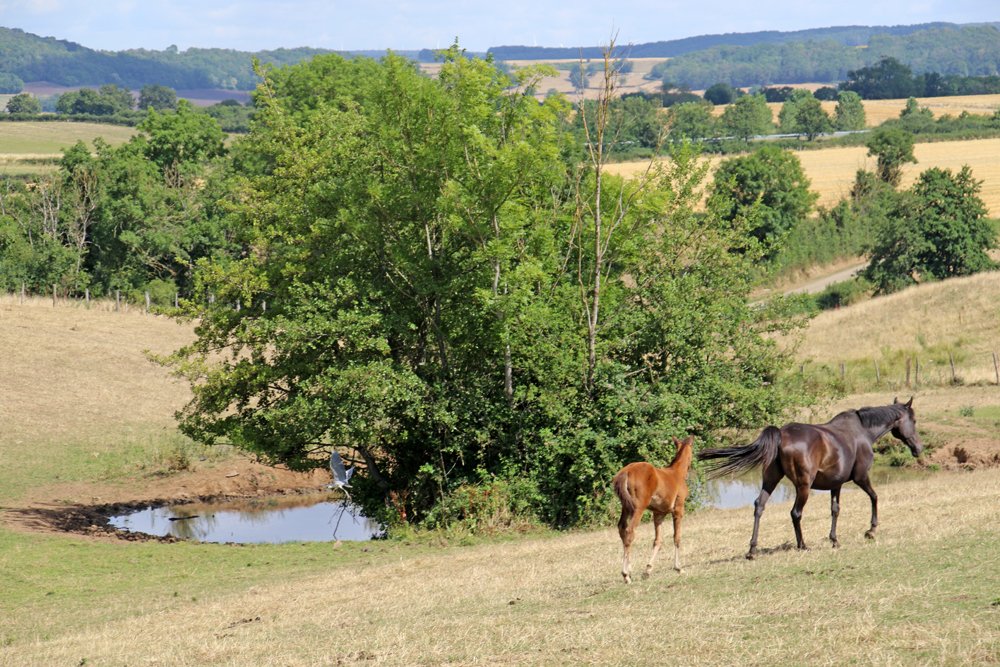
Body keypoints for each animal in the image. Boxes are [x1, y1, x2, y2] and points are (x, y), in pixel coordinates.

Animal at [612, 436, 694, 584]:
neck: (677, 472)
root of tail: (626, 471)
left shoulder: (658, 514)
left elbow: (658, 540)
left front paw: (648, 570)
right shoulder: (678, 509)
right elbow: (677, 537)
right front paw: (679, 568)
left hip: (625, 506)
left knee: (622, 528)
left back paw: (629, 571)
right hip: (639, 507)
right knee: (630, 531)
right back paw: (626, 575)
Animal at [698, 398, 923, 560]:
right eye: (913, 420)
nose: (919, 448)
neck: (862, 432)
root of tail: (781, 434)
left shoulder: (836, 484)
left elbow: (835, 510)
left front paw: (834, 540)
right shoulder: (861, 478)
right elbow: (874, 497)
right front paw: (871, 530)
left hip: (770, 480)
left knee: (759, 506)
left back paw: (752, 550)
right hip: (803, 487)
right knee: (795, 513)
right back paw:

Exercise details
Copy the line containing "left front paw: (834, 540)" exactly. Then copy every line after it through the end of the listing, and nothing more.

Task response
left front paw: (834, 540)
right shoulder: (861, 478)
right elbow: (874, 497)
right front paw: (871, 530)
left hip: (770, 480)
left knee: (759, 506)
left back paw: (752, 550)
right hip: (803, 487)
right knee: (795, 513)
right back paw:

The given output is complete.